Trump administration pushing new drug spending cap
Axios– November 24, 2019
The Trump administration is pushing for a monthly cap on what seniors pay out-of-pocket for drugs through Medicare’s pharmacy benefit to be added to a bipartisan drug pricing bill in the Senate, a senior administration official told Axios’ Caitlin Owens and me.
The big picture: The cost of prescription drugs is still a top priority of the administration, even amidst all of the impeachment furor — and the president could very much use a big win on the subject heading into the 2020 election.
- Most of the administration’s major drug pricing policies have been tabled, are tied up in the courts or have yet to be implemented.
Between the lines: One unexpected side effect of impeachment is that it has dragged drug prices to the front of Trump’s mind again, the official said.
- Trump has been talking and meeting frequently with Republican lawmakers as part of his impeachment defense strategy.
- But, the official said, after the members discuss impeachment for a brief while with the president they usually pivot quickly and use their time with Trump to push their priorities.

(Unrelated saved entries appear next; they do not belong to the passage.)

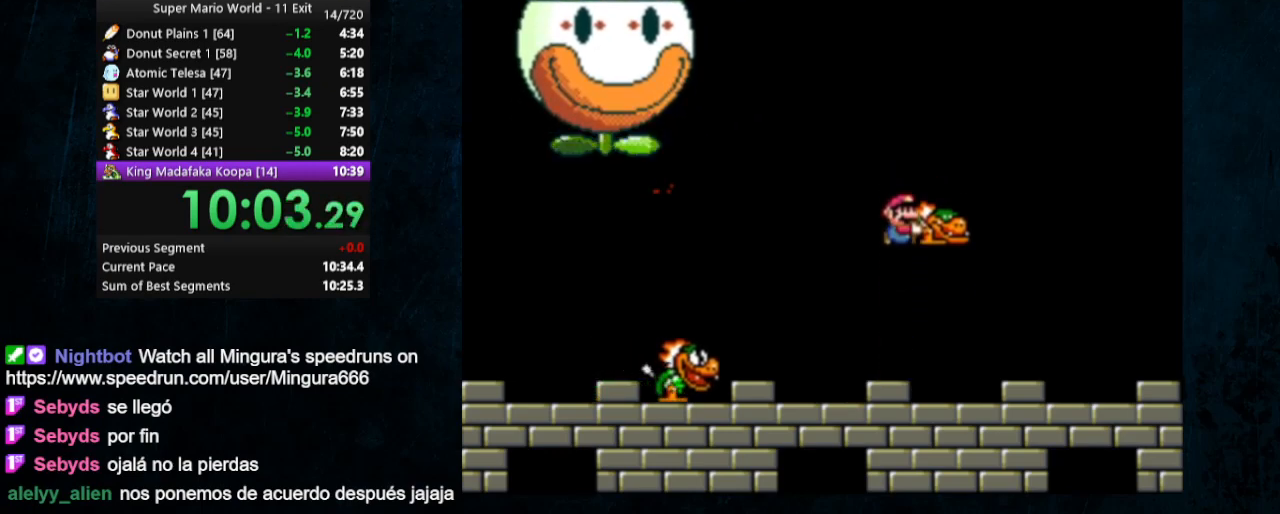
{"buttons": ["Y"], "events": [[133, "B", "up"]]}
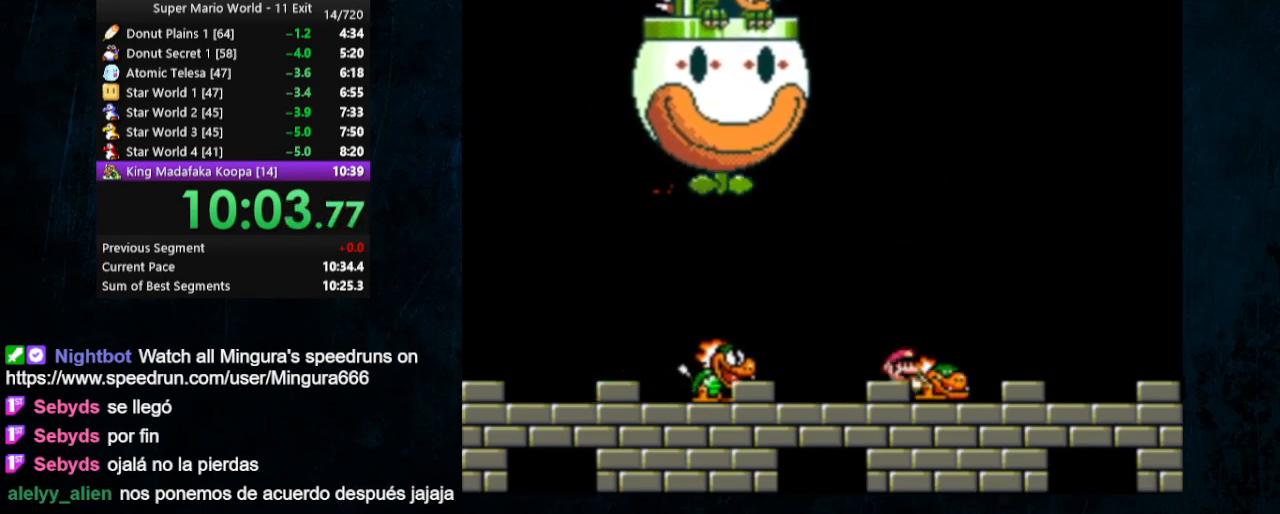
{"buttons": ["Y", "DPAD_LEFT"], "events": [[167, "DPAD_RIGHT", "down"], [433, "DPAD_RIGHT", "up"], [467, "DPAD_LEFT", "down"]]}
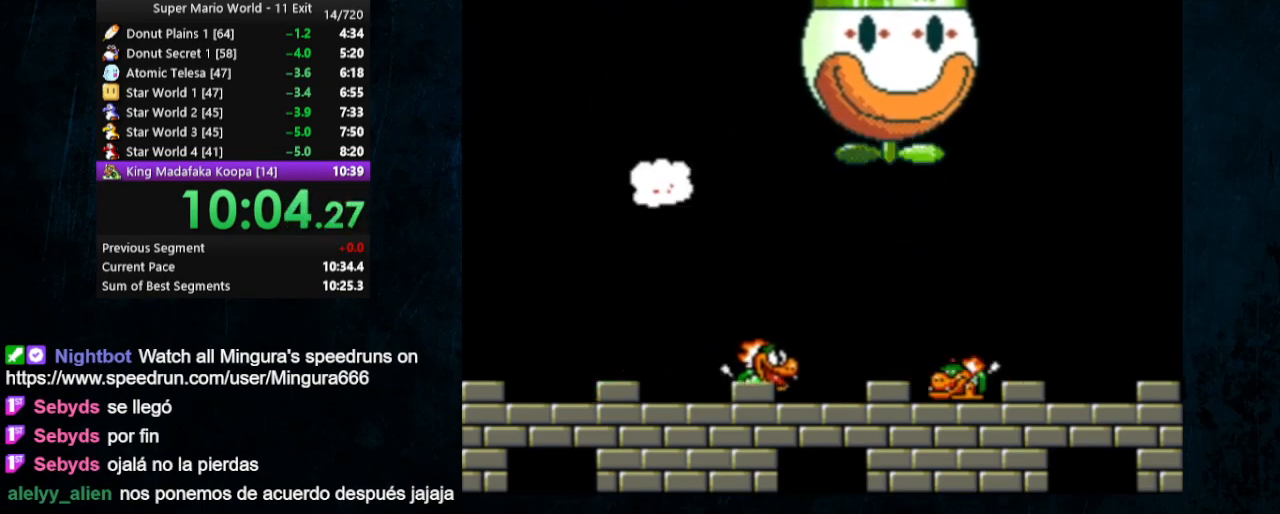
{"buttons": ["B", "Y", "DPAD_RIGHT"], "events": [[33, "DPAD_LEFT", "up"], [167, "B", "down"], [267, "B", "up"], [500, "B", "down"], [500, "DPAD_RIGHT", "down"]]}
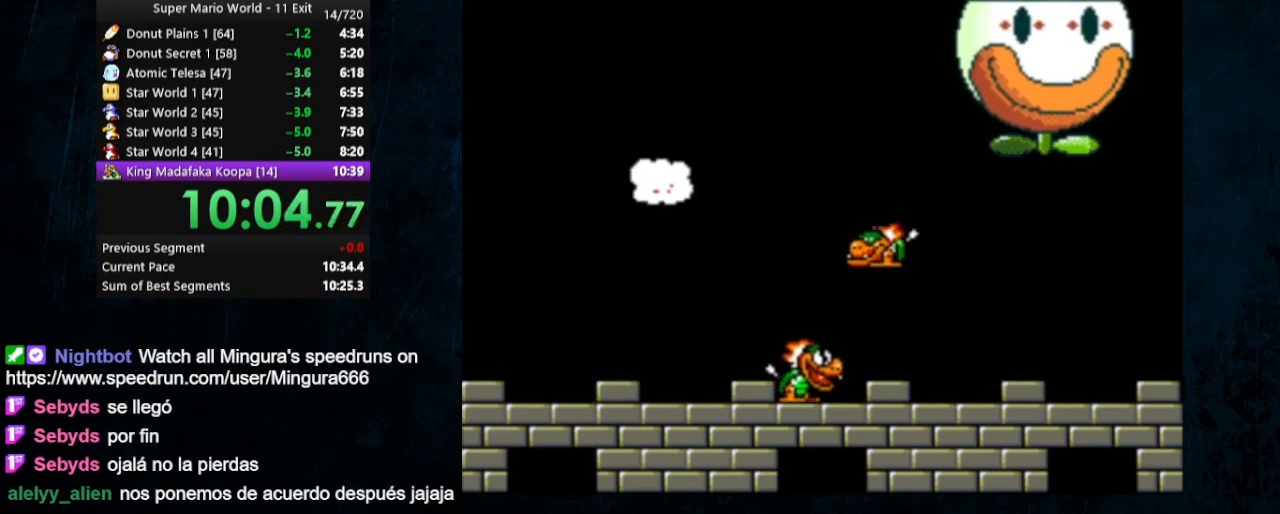
{"buttons": ["Y", "DPAD_RIGHT"], "events": [[133, "B", "up"], [133, "DPAD_RIGHT", "up"], [133, "Y", "up"], [200, "Y", "down"], [400, "DPAD_RIGHT", "down"]]}
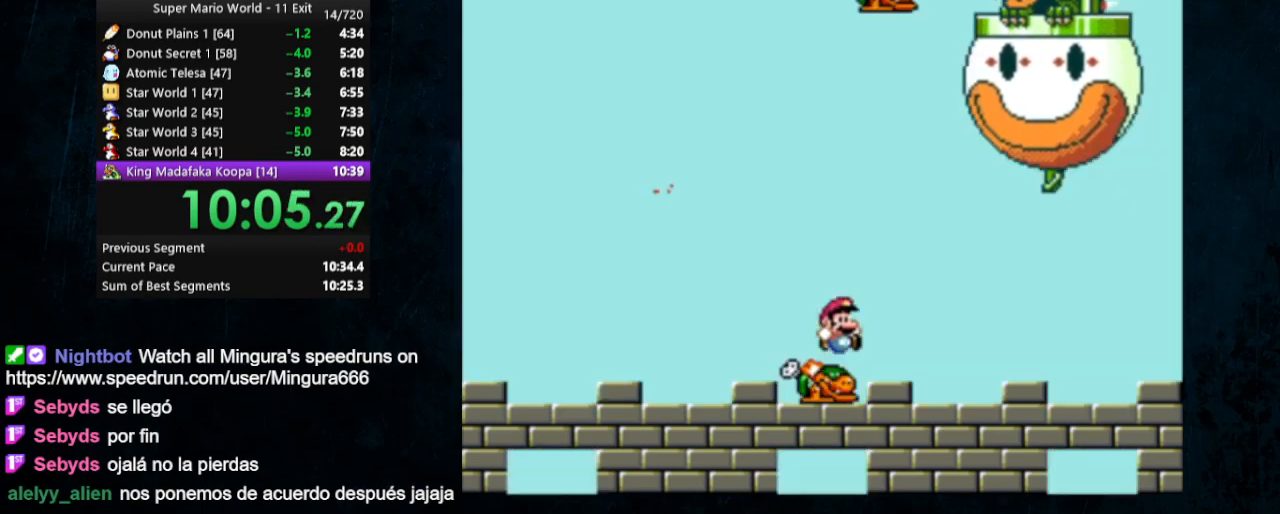
{"buttons": ["Y"], "events": [[33, "DPAD_RIGHT", "up"], [133, "DPAD_LEFT", "down"], [467, "DPAD_LEFT", "up"]]}
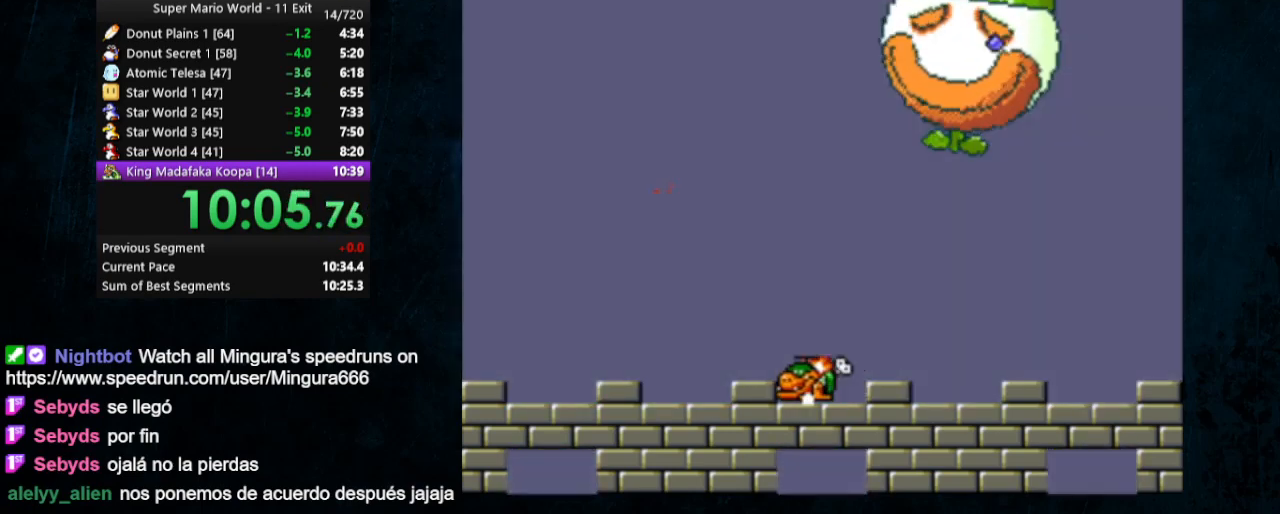
{"buttons": ["B", "Y"], "events": [[67, "DPAD_RIGHT", "down"], [233, "DPAD_RIGHT", "up"], [400, "B", "down"]]}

- For many of these members of Congress, lowering drug prices is one of the most urgent demands they hear from their constituents. They want to be able to run on this issue in 2020 and they’re urging Trump to lean on Senate Republicans to pass a bill.
- Trump would not support Nancy Pelosi’s bill, so the only chance is the bill sponsored by Sens. Chuck Grassley (R-Iowa) and Ron Wyden (D-Ore.), the official said.
Details: The Grassley-Wyden bill currently caps enrollee cost-sharing in Part D at $3,100 a year beginning in 2022. The official said the administration is working with members to spread that cap out on a monthly basis.
- “Some seniors may max out in January, and that’s a big hit. And rather than have them spend that [on a] credit card and be in debt for 12 months or even longer … they could stagger that, and it would be a great benefit for them,” the official said.
- Grassley hinted at these changes last week, saying that the updated version of the bill “will improve the out-of-pocket cap by giving seniors and Americans with disabilities more flexibility when it comes to upfront costs.”